As a revert many things are new, intimidating, and often frustrating. From learning to say “As’ Salaamu Alaykum” properly to memorizing the number of rakaat for each individual prayer, it can be exhausting! But there is one thing that most reverts look forward to and that’s the opportunity to set foot in a real mosque.
I remember my first trip to a mosque, it was Ramadan and I was trying to figure out what to wear. I didn’t want to be dressed inappropriately. I was very nervous and excited.
When I arrived I was blown away. The decorations and architecture were so beautiful.
The atmosphere of the mosque is what really got my attention; I could feel the love of Allah and the unity of the community during prayer.
However, after prayer I noticed that everyone went to their own friends and family, there was not much mingling.

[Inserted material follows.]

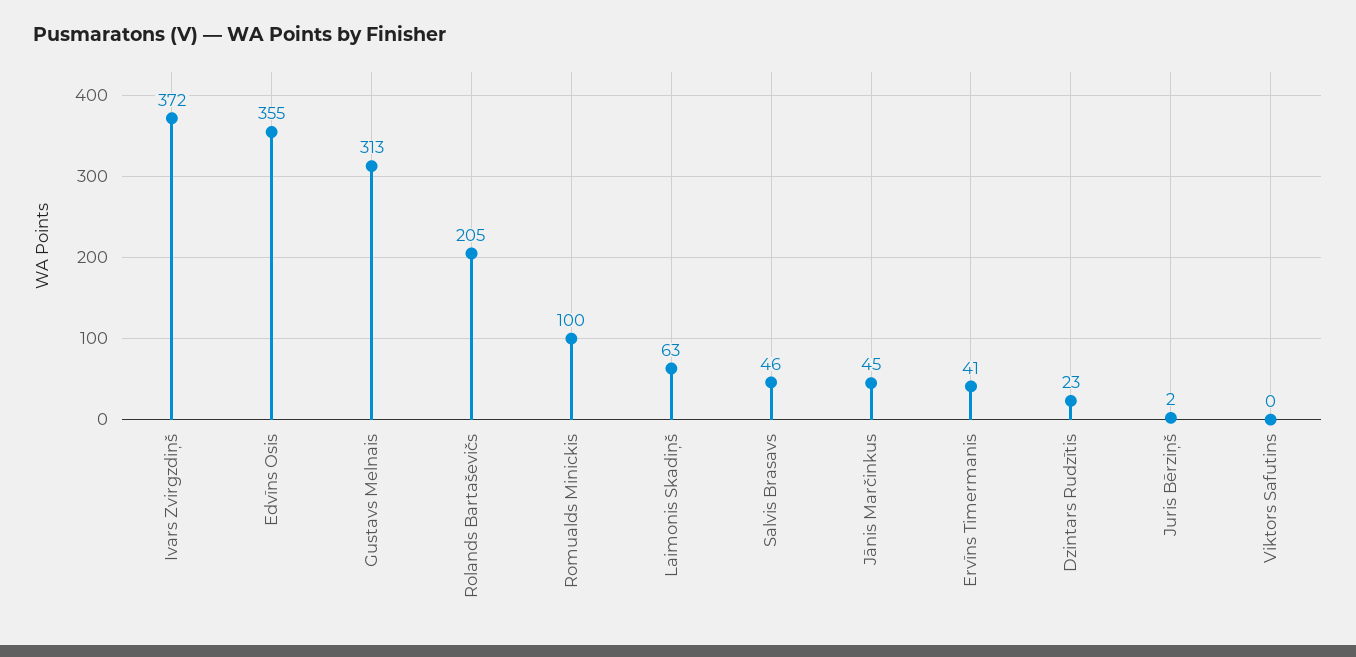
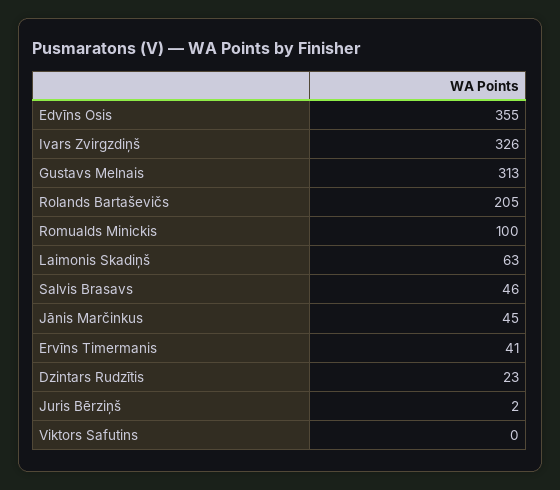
Ivars Zvirgzdiņš: 372 -> 326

Thankfully I went with friends otherwise I would have felt completely isolated.
From that first experience I didn’t really think much of how people were sticking to their clicks. Since it was Ramadan and during taraweeh time, I figured people were tired and didn’t have the energy introduce themselves to new members of the community.
But as time passed I noticed that this was prevalent throughout many mosques and community centers that I have visited.

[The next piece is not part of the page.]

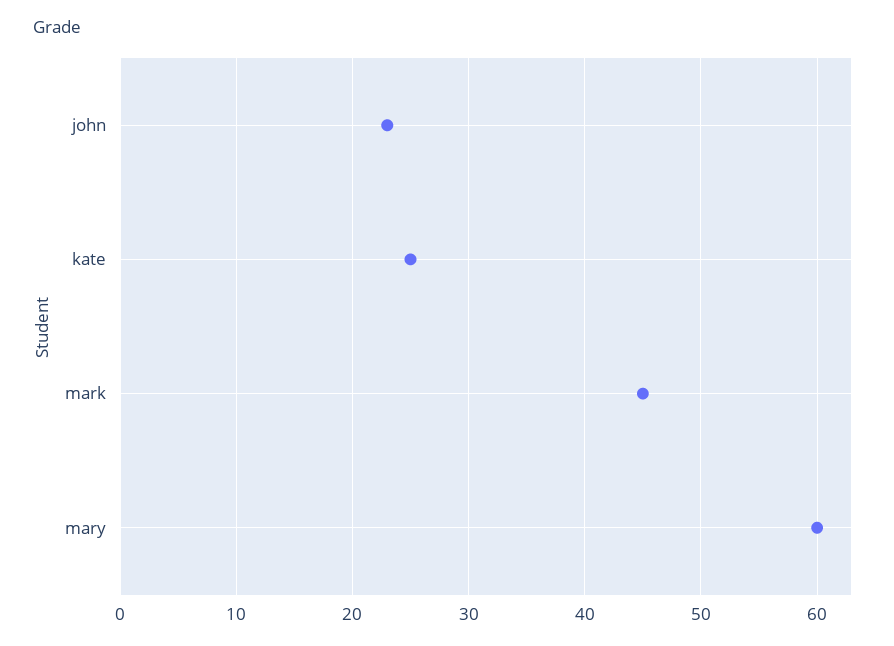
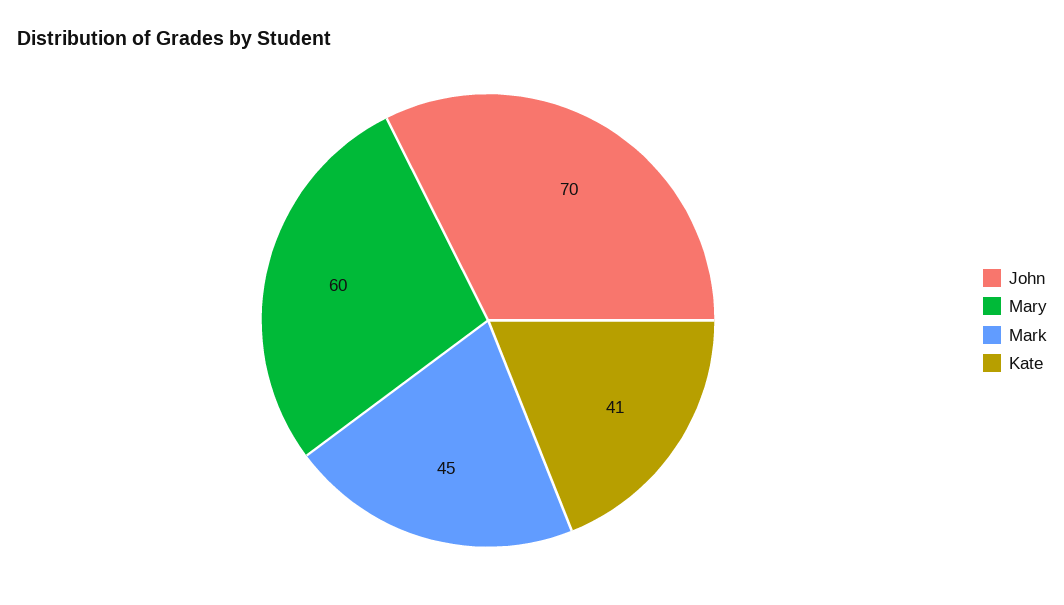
john: 23 -> 70
kate: 25 -> 41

I began to talk to sisters in my community about this and they began telling me instances where they felt disrespected or ignored as well. One of my good friends told me how an older sister went up to her and aggressively told her that her outfit did not cover her ankles completely and that she needed to fix it.
Fortunately, my friend did not allow that experience to drive her away from attending the mosque, but such an event would certainly push many others away from the mosque.

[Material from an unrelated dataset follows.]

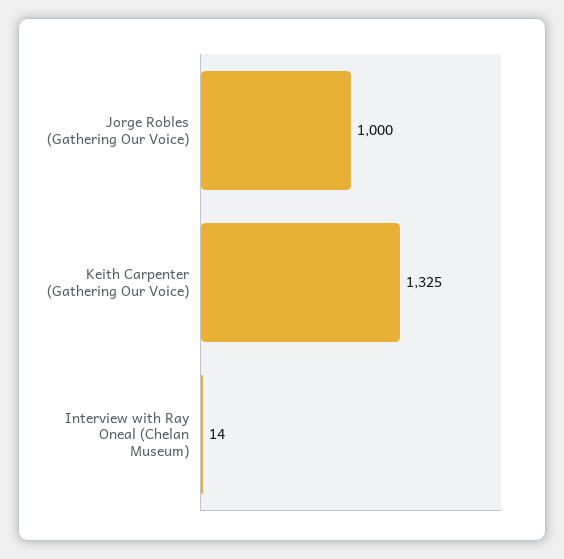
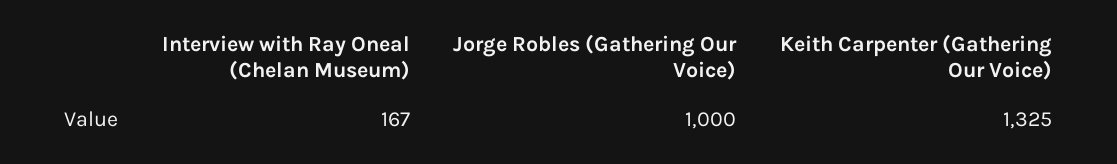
Interview with Ray Oneal (Chelan Museum): 14 -> 167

Too often I have heard of stories where older members of the community have tried regulating the prayer space, dress code, and have even sometimes looked down on others who aren’t on the board for their masjid.
In Surah An-Nisa (The Woman) Allah says:
Worship Allah and join none with Him in worship, and do good to parents, kinsfolk, orphans, Al-Masakin (the poor), the neighbour who is near of kin, the neighbour who is a stranger, the companion by your side, the wayfarer (you meet), and those (slaves) whom your right hands possess. Verily, Allah does not like such as are proud and boastful; [4:36]
This is very saddening, especially as a revert who looks at masjids as a safe place, a place where you can be accepted wholeheartedly as a Mulsim. For some new reverts who have been cast out of their homes it’s the only space they have.
I am not writing this because I think all mosques or communities have these same tendencies, rather I feel there’s a need to recognize that more effort in making new reverts and members of the community feel welcomed is needed.
It’s important that we start addressing issues that have been holding our community back in America, and what better way than starting at our local mosques!
If we, as an umma (community), are going to defend against the Islamophobia that plagues this country we must first unite as Muslims and come forward in these times as American Muslims.
So I ask that next time you see some brother or sister standing by themselves after prayer, go introduce yourself to them. You have no idea how much it could mean to them.
That was very well written and I completely agree with you.
Also, on a side note. Just last Friday at the mosque I was kicked out. A lady told me that my clothes were not appropriate for the masjid because my feet were bear and my hijab was too brightly colored and I was attracting too much fitnah to myself. It really hurt and embarrassed me in front of all the sisters who witnessed it.